Joey Votto slumped in the chair inside the interview room looking as if he'd just struck out for the 112th consecutive time and clanked a ground ball to allow the winning run to score.
Italy upset Canada's major-league lineup 6-2 advancing to tonight's elimination game against Venezuela.
"In my experience," Votto said, "this is the most disappointing loss I've ever suffered. It will take some time to recover."
Italy had four players in the lineup who appeared in the majors in 2008, including Francisco Cervelli's five at-bats with the New York Yankees.
"I know it is only a ball game, but this was devastating. I was really excited about this tournament," Votto said.

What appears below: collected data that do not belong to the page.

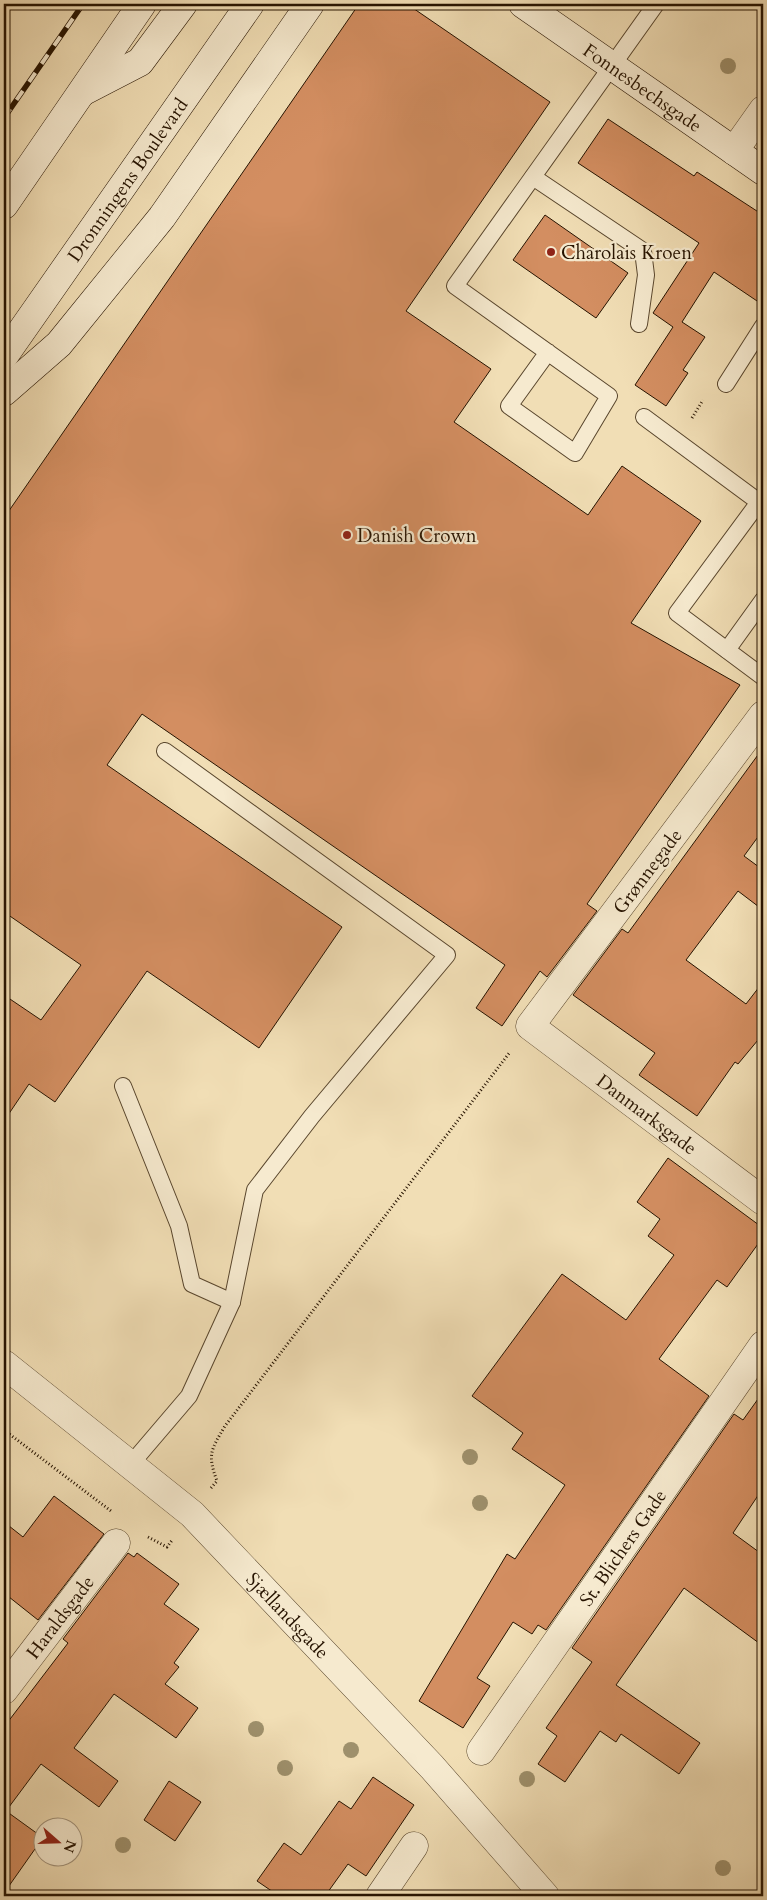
<svg xmlns="http://www.w3.org/2000/svg" width="767" height="1900" font-family="Cardo,serif">
<rect width="100%" height="100%" fill="#f1deb5"/>
<filter id="stains"><feTurbulence type="fractalNoise" baseFrequency=".004" numOctaves="4"/><feColorMatrix values="0 0 0 0 .2 0 0 0 0 .09 0 0 0 0 .02 0 0 0 .5 -.17"/></filter>
<radialGradient id="worn" r=".72"><stop offset=".6" stop-color="#630" stop-opacity="0"/><stop offset="1" stop-color="#630" stop-opacity=".3"/></radialGradient>
<!-- building -->
<g fill="#d38e61" stroke="#261300">
<polygon points="359,4 407,4 550,102 406,311 491,369 454,422 588,515 622,466 701,521 631,623 740,685 587,904 597,911 547,977 540,971 502,1026 476,1008 505,965 142,714 107,765 342,927 259,1048 147,971 55,1102 29,1084 4,1121 4,995 41,1020 81,965 4,912 4,518"/>
<polygon points="608,119 694,176 697,172 763,215 763,305 714,272 682,322 705,337 683,370 688,373 666,406 635,385 673,327 653,313 699,243 578,163"/>
<polygon points="545,215 628,273 596,318 513,260"/>
<polygon points="763,748 763,830 744,856 763,870 763,910 738,891 686,960 746,1004 763,982 763,1034 738,1064 735,1062 697,1116 639,1075 655,1053 573,995 622,929 628,933"/>
<polygon points="668,1158 763,1228 763,1237 727,1287 717,1280 659,1359 709,1396 546,1630 538,1625 532,1634 513,1622 477,1678 490,1686 463,1728 419,1701 507,1554 515,1559 565,1485 512,1449 523,1433 472,1396 562,1274 626,1320 674,1255 648,1236 660,1219 637,1202"/>
<polygon points="763,1392 763,1488 733,1533 763,1555 763,1646 684,1588 616,1685 700,1743 679,1774 621,1734 616,1742 600,1731 565,1782 538,1764 557,1736 546,1728 592,1662 572,1648 734,1414 743,1420"/>
<polygon points="54,1496 104,1534 38,1620 4,1593 4,1522 23,1537"/>
<polygon points="128,1553 134,1557 137,1553 179,1584 164,1604 199,1629 174,1663 179,1667 165,1684 198,1708 176,1738 114,1694 74,1748 118,1781 99,1807 41,1764 6,1811 42,1837 42,1839 4,1893 4,1727 68,1643 63,1639"/>
<polygon points="373,1777 414,1805 366,1876 348,1864 325,1896 279,1896 257,1881 284,1843 301,1855 339,1801 351,1809"/>
<polygon points="169,1781 201,1802 175,1841 144,1820"/>
</g>
<g fill="none" stroke-linecap="round" stroke-linejoin="round">
<defs>
<g id="service">
<polyline points="533,177 643,251 646,275 639,324"/>
<polyline points="548,352 509,406 575,453 609,396 455,286 656,4"/>
<polyline points="726,384 763,326"/>
<polyline points="644,417 763,505"/>
<polyline points="759,502 677,613 763,677"/>
<polyline points="727,650 763,600"/>
<polyline points="123,1086 179,1226 192,1284 232,1302"/>
<polyline points="131,1464 189,1396 232,1302 255,1190 312,1116 447,955 165,751"/>
</g>
<g id="minor">
<path id="s1" d="M763,715L530,1026L763,1201"/>
<path id="s2" d="M4,1690L116,1543"/>
<path id="s3" d="M481,1751L763,1345"/>
<polyline points="380,1896 414,1846"/>
</g>
<g id="tertiary">
<polyline points="734,151 763,110"/>
<path id="s4" d="M4,1364L192,1514L432,1767L545,1896"/>
</g>
<g id="secondary">
<path id="s5" d="M523,4L763,171"/>
<polyline points="84,91 140,62 183,4"/>
<polyline points="4,205 142,4"/>
<path id="s6" d="M4,356L250,4"/>
<polyline points="4,392 59,344 162,217 310,4"/>
</g>
</defs>
<!-- service casing -->
<use href="#service" stroke="#59462d" stroke-width="18"/>
<!-- minor casing -->
<use href="#minor" stroke="#59462d" stroke-width="29"/>
<!-- tertiary casing -->
<use href="#tertiary" stroke="#59462d" stroke-width="29"/>
<!-- secondary casing -->
<use href="#secondary" stroke="#261300" stroke-width="29"/>
<!-- path -->
<g stroke="#261300" stroke-width="3" stroke-dasharray="1 2.5" stroke-linecap="butt">
<polyline points="692,418 703,400"/>
<polyline points="4,1430 111,1511"/>
<path d="M211,1488L217,1481C207,1454 211,1450 225,1426L510,1052"/>
<polyline points="148,1537 167,1547 173,1539"/>
</g>
<!-- service -->
<use href="#service" stroke="#f6eacf" stroke-width="16"/>
<!-- minor -->
<use href="#minor" stroke="#f6eacf" stroke-width="28"/>
<!-- tertiary -->
<use href="#tertiary" stroke="#f6eacf" stroke-width="28"/>
<!-- secondary -->
<use href="#secondary" stroke="#f6eacf" stroke-width="28"/>
<defs>
<polyline id="rail" points="4,118 83,4"/>
</defs>
<!-- rail casing -->
<use href="#rail" stroke="#261300" stroke-width="5.5"/>
<!-- rail -->
<use href="#rail" stroke="#f6eacf" stroke-width="4" stroke-dasharray="11" stroke-linecap="butt"/>
</g>
<!-- trees -->
<g fill="#9e906c">
<circle cx="728" cy="66" r="8"/>
<circle cx="470" cy="1457" r="8"/>
<circle cx="480" cy="1503" r="8"/>
<circle cx="256" cy="1729" r="8"/>
<circle cx="351" cy="1750" r="8"/>
<circle cx="285" cy="1768" r="8"/>
<circle cx="527" cy="1779" r="8"/>
<circle cx="123" cy="1845" r="8"/>
<circle cx="723" cy="1868" r="8"/>
</g>
<!-- markers -->
<g fill="#8f2418" stroke="#f6eacf" stroke-width="2">
<circle cx="551" cy="252" r="5"/>
<circle cx="347" cy="535" r="5"/>
</g>
<g text-anchor="middle" stroke-width="4.5" stroke-linejoin="round" paint-order="stroke">
<!-- street labels -->
<g font-size="19" fill="#261300" stroke="#f6eacf">
<text dy="7" stroke="none"><textPath href="#s5" startOffset="146">Fonnesbechsgade</textPath></text>
<text dy="7" stroke="none"><textPath href="#s6" startOffset="215">Dronningens Boulevard</textPath></text>
<text transform="translate(647 871) rotate(-53)" y="7">Grønnegade</text>
<text dy="7" stroke="none"><textPath href="#s1" startOffset="535">Danmarksgade</textPath></text>
<text dy="7" stroke="none"><textPath href="#s3" startOffset="248">St. Blichers Gade</textPath></text>
<text dy="7" stroke="none"><textPath href="#s4" startOffset="380">Sjællandsgade</textPath></text>
<text dy="7" stroke="none"><textPath href="#s2" startOffset="92">Haraldsgade</textPath></text>
</g>
<!-- poi labels -->
<g font-size="19" fill="#261300" stroke="#f6eacf" text-anchor="start">
<text x="561" y="259">Charolais Kroen</text>
<text x="357" y="542">Danish Crown</text>
</g>
</g>
<!-- margin -->
<rect width="767" height="1900" fill="none" stroke="#f1deb5" stroke-width="20"/>
<rect x="5" y="5" width="757" height="1890" fill="none" stroke="#261300" stroke-width="2.5"/>
<rect x="10" y="10" width="747" height="1880" fill="none" stroke="#261300"/>
<!-- north arrow -->
<g transform="translate(58 1842) rotate(110)"><circle r="24" fill="#f6eacf" stroke="#a3947c"/>
<path d="M0-4L9 19L0 12L-9 19Z" fill="#8f2418"/>
<text y="-8" font-size="14" font-weight="bold" text-anchor="middle" fill="#261300">N</text>
</g>
<rect width="100%" height="100%" filter="url(#stains)"/>
<rect width="100%" height="100%" fill="url(#worn)"/>
</svg>
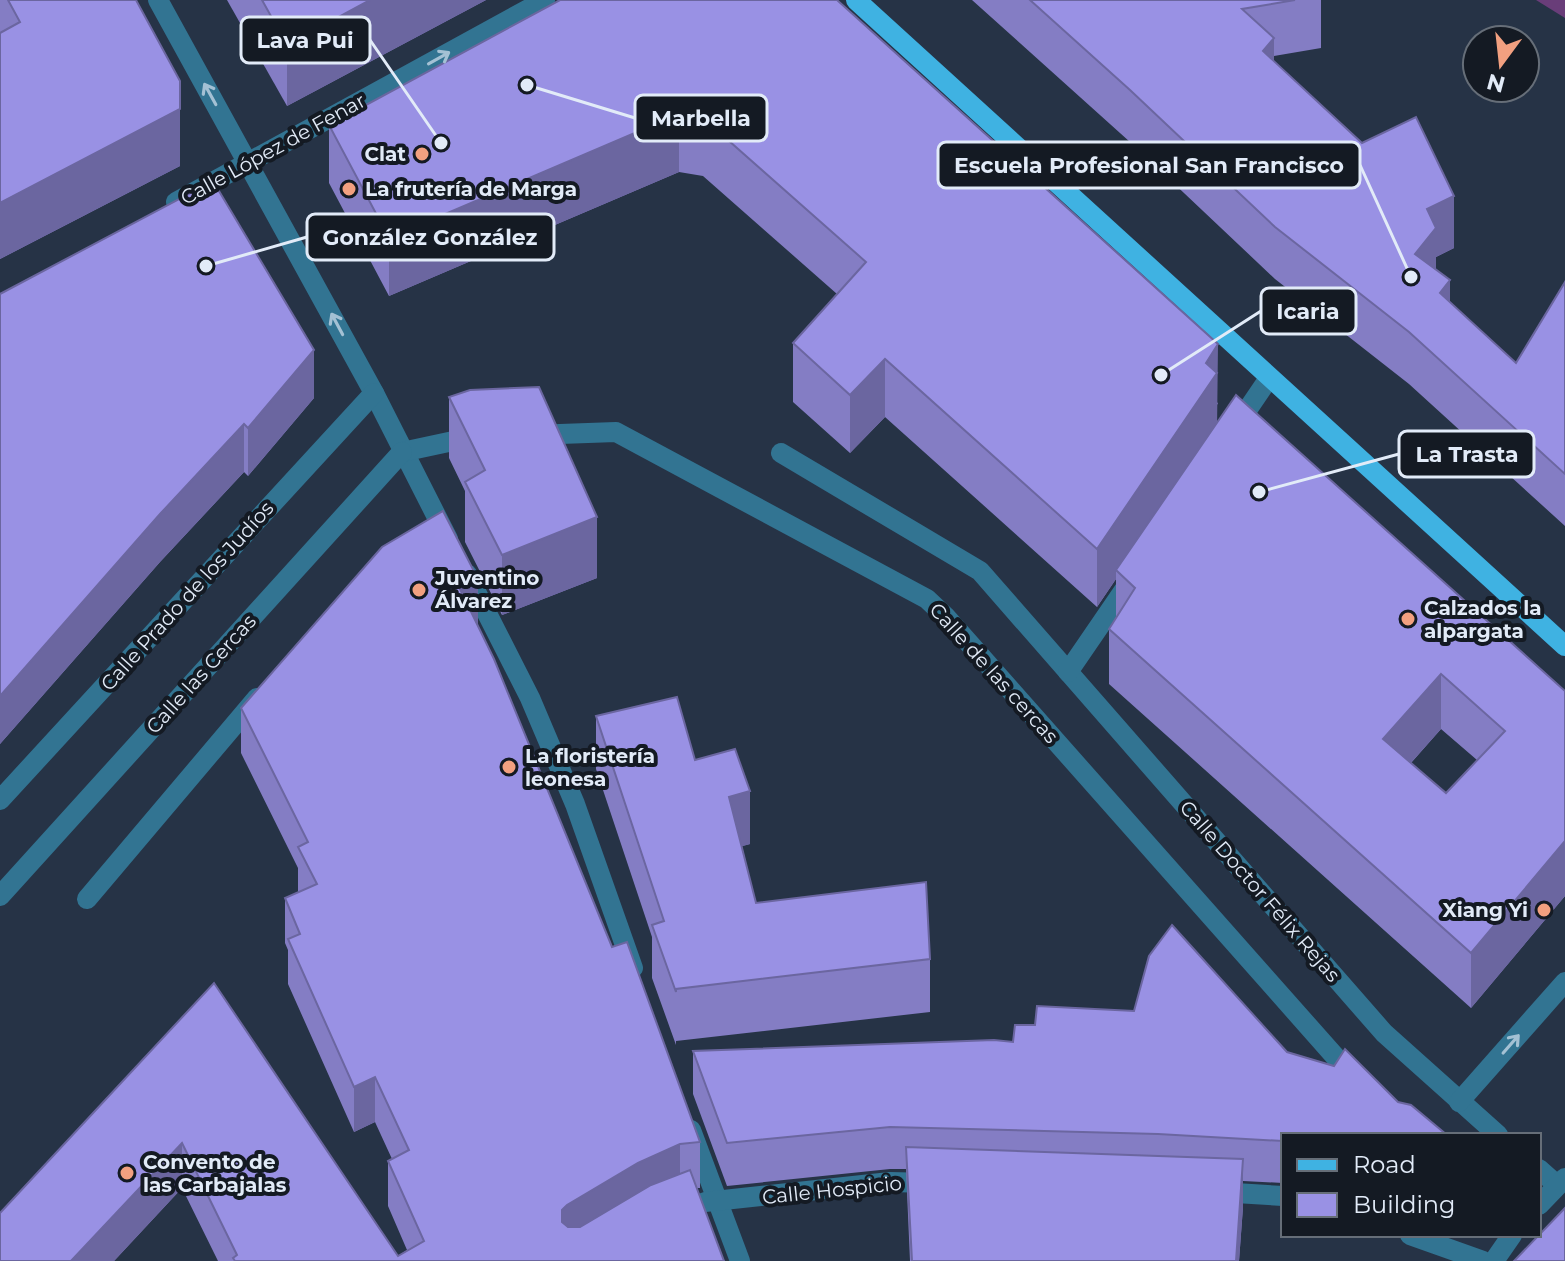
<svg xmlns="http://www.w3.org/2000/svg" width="1565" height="1261" font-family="Montserrat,sans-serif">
<rect width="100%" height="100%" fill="#263346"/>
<path fill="#693d79" d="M1536,0H1565V18Z"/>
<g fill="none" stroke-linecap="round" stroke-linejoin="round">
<g stroke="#327492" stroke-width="20">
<path d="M158,0L374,393L448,539"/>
<path d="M176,202L545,0"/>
<path d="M1235,428L1269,378"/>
<path d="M532,435L616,432L927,599L945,616L1355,1079"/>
<path d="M402,452L472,437"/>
<path d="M781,453L980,571L1384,1033L1498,1135"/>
<path d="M467,574L530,698L575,804L633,968"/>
<path d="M1068,672L1131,580"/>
<path d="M0,800L374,393"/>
<path d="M0,896L402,452"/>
<path d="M87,899L257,698"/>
<path d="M1459,1102L1565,982"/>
<path d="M691,1130L740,1261"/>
<path d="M1539,1169L1557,1185"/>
<path d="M1219,1192L1283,1196"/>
<path d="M705,1202L890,1182L931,1183"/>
<path d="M1539,1205L1565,1178"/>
<path d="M1410,1235L1483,1261"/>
<path d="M1494,1261L1512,1235"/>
</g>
<path stroke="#3fb2e2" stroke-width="20" d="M856,0L1565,646"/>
</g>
<g fill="#847dc4" fill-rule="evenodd">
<path d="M0,0H136L180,166L0,259Z"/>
<path d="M227,0H486L287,106Z"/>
<path d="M560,0L1218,403L1217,405V423L1565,691V896L1471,1008L1109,684V629L1116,619V579L1097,607L885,417L850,453L793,402V343L837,294L703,176L679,172L389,296L329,183V125ZM1441,729L1477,760L1446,793L1411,763Z"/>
<path d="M972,0H1321V48L1274,56V62L1454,248L1436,257V270L1450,302L1516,363L1565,282V526L1409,384L1275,279L1130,142Z"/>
<path d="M0,294L314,398L248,476L244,472L160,562L0,744Z"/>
<path d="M449,397L597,578L502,615L465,542V491L449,458Z"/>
<path d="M477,625L612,947L700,1142V1188H697L724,1261H218L182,1188L114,1261H0L214,983L398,1256L407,1250L388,1206V1161L392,1159L375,1122L354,1132L288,984V950L285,943V898L298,893V868L241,753V708Z"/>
<path d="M596,716L695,760L750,844L742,846L756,903L930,959V1012L676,1041V1045L652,978V937L596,769Z"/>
<path d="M1013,1042L1287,1052L1398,1102L1283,1135V1183L1243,1181V1207L1239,1261H910L906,1169H890L727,1186L693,1094V1051Z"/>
</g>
<g fill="#6b66a0">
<path d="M370,0H486L287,106V45Z"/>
<path d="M1274,38V90L1263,51Z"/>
<path d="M180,81V166L0,259V203Z"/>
<path d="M679,114V172L389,296V238Z"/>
<path d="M1454,196V248L1436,257V280L1415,254L1427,209Z"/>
<path d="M1450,280V332L1440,293Z"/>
<path d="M1218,344L1217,431L1116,570V579L1097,607V549Z"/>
<path d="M314,350V398L248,476V428Z"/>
<path d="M885,359V417L850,453V395Z"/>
<path d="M244,424V472L160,562L0,744V696L160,514Z"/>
<path d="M597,517V578L502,615V555Z"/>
<path d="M478,579V625L459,632V587Z"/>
<path d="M1441,674V729L1383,794V739Z"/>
<path d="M750,791V844L729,850V797Z"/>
<path d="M1565,841V896L1471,1008V953Z"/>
<path d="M375,1077V1122L354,1132V1087Z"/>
<path d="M182,1143V1188L114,1261H71Z"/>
<path d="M680,1144V1189L562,1255V1210L567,1205L638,1163Z"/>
<path d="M1243,1159V1207L1239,1261H1236Z"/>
</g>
<g fill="#9991e4" stroke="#6b66a0" stroke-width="2" fill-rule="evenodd">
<path d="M8,0H136L180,81V109L0,203V33L20,22Z"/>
<path d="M262,0H370L287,45Z"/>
<path d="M560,0H837L1218,344L1206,363L1217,373L1097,549L885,359L850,395L793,343L866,262L703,118L679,114L389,238L329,125Z"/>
<path d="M1030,0H1295L1242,9L1274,38L1263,51L1362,143L1416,117L1454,196L1427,209L1436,228L1415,254L1450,280L1440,293L1516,363L1565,282V474L1409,332L1275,227L1130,90Z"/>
<path d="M213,181L314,350L248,428L244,424L160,514L0,696V294Z"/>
<path d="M539,387L597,517L502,555L465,482L485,470L449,397L470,390Z"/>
<path d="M1236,395L1565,691V841L1471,953L1109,629L1135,588L1116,570ZM1441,674L1505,731L1446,793L1383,739Z"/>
<path d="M443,511L478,579L459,587L494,659L612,947L627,942L700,1142L680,1144L638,1163L567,1205L562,1210V1222L568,1227H580L651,1185L690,1170L724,1261H235L233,1258L237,1255L182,1143L71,1261H0V1213L214,983L398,1256L424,1241L388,1161L409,1150L375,1077L354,1087L288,939L300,934L285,898L317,884L298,847L308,842L241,708L382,547Z"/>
<path d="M677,697L695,760L735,749L750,791L729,797L756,903L926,882L930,959L676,989V992L652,925L664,921L596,716Z"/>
<path d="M1172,925L1287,1052L1334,1066L1345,1049L1398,1102L1411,1105L1447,1135H1283V1141L1158,1134L890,1127L727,1143L693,1051L994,1040L1013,1042L1015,1025H1035L1037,1006L1134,1011L1149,956Z"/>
<path d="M906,1147L1243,1159L1236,1261H912Z"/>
<path d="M1565,1208V1261H1514Z"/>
</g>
<defs><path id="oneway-shaft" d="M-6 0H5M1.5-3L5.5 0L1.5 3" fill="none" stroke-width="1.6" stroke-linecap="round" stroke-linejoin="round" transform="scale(2)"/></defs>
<g stroke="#a4c1d4">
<use href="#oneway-shaft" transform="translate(439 58) rotate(-29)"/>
<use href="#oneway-shaft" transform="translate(210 94) rotate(-119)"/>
<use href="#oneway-shaft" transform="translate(337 324) rotate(-118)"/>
<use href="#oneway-shaft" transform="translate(1511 1044) rotate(-49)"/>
</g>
<g fill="#f2a080" stroke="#141a23" stroke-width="3">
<circle cx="422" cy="154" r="8"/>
<circle cx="349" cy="189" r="8"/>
<circle cx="419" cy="590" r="8"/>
<circle cx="1408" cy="619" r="8"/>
<circle cx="509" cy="767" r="8"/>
<circle cx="1544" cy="910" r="8"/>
<circle cx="127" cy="1173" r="8"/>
</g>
<g text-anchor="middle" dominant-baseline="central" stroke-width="8" stroke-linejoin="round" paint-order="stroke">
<g font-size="20" fill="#e2ebf8" stroke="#141a23">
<text transform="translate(273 149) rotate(-29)">Calle López de Fenar</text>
<text transform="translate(187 596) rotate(-48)">Calle Prado de los Judíos</text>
<text transform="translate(994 673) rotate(48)">Calle de las cercas</text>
<text transform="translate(201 674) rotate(-48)">Calle las Cercas</text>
<text transform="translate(1260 891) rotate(49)">Calle Doctor Félix Rejas</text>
<text transform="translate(832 1190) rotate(-6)">Calle Hospicio</text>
</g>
<g font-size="20" font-weight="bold" fill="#e2ebf8" stroke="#141a23" text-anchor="start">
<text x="406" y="154" text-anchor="end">Clat</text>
<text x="365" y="189">La frutería de Marga</text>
<text x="435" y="578">Juventino<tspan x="435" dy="23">Álvarez</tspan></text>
<text x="1424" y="608">Calzados la<tspan x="1424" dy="23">alpargata</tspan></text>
<text x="525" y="756">La floristería<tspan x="525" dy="23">leonesa</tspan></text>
<text x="1528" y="910" text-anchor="end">Xiang Yi</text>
<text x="143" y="1162">Convento de<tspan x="143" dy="23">las Carbajalas</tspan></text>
</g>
</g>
<path fill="none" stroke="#e2ebf8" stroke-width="3" d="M441 143L370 40M527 85L635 118M1411 277L1360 165M206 266L307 237M1161 375L1261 311M1259 492L1399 454"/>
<g fill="#e2ebf8" stroke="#141a23" stroke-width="3">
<circle cx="441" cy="143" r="8"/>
<circle cx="527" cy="85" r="8"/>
<circle cx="1411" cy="277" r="8"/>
<circle cx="206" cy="266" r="8"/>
<circle cx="1161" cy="375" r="8"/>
<circle cx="1259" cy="492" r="8"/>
</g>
<g fill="#141a23" stroke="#e2ebf8" stroke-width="3">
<rect x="241" y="17" width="129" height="46" rx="8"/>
<rect x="635" y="95" width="132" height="46" rx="8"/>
<rect x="938" y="142" width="422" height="46" rx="8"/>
<rect x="307" y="214" width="247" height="46" rx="8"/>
<rect x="1261" y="288" width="95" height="46" rx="8"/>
<rect x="1399" y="431" width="135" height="46" rx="8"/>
</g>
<g font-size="22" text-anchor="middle" font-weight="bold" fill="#e2ebf8">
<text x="305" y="48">Lava Pui</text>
<text x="701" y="126">Marbella</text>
<text x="1149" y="173">Escuela Profesional San Francisco</text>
<text x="430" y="245">González González</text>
<text x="1308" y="319">Icaria</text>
<text x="1467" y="462">La Trasta</text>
</g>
<rect x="1281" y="1133" width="260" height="104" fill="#141a23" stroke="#666e78" stroke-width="2"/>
<rect x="1297" y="1159" width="40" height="12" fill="#3fb2e2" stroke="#666e78" stroke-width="2"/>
<text x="1353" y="1173" font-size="24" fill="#e2ebf8">Road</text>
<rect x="1297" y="1193" width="40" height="24" fill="#9991e4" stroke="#666e78" stroke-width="2"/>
<text x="1353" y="1213" font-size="24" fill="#e2ebf8">Building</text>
<g transform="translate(1501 64) rotate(195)"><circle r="38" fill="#141a23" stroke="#666e78" stroke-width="2"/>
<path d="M0-6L14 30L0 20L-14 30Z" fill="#f2a080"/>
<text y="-12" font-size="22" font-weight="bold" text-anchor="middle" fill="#e2ebf8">N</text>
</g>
</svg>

"I don't think we tightened up, guys still had heart, we didn't give up. They beat us."
How does Canada play so well Saturday against Team USA losing 6-5 with the tying run on second and one out in the ninth and go so meekly into the night and on out-bound planes this morning after losing to Italy?
"We knew the American pitchers, we'd either faced them or we had seen them on TV," Votto said. "The only guy I knew of Italy's three pitchers was Jason Grilli. When the guy is unknown, the advantage goes to the pitcher."
Derek Jeter, Mark Teixeira and Johnny Damon all said the same three years ago when Adam Loewen beat the U.S. 8-6.
Starter Vince Perkins took the blame, as did manager Ernie Whitt.
"The bottom line is, I let the guys down," Perkins said, "I didn't set the tempo. I put pressure on our hitters, putting them in a hole early."
Perkins mishandled a comebacker for an error to open the game, walked two an out later to load the bases and nearly threw away a tapper back to him. In all he walked four in two-plus innings, allowing three runs, one unearned.
"Obviously some nerves played into it, I was contacted for this two or three months ago, you build up towards the start and have this huge disappointment when you perform like I did.
"You have to move on, go back to spring training, baseball and life moves on."
Less than an hour before the first pitch Perkins sat in the third base dugout in street clothes, an odd sight at the Rogers Centre. Meanwhile, Canadian hitters buzzed around Don Cherry, who threw out the first pitch -- a Kingston slider for a strike -- for pictures and autographs.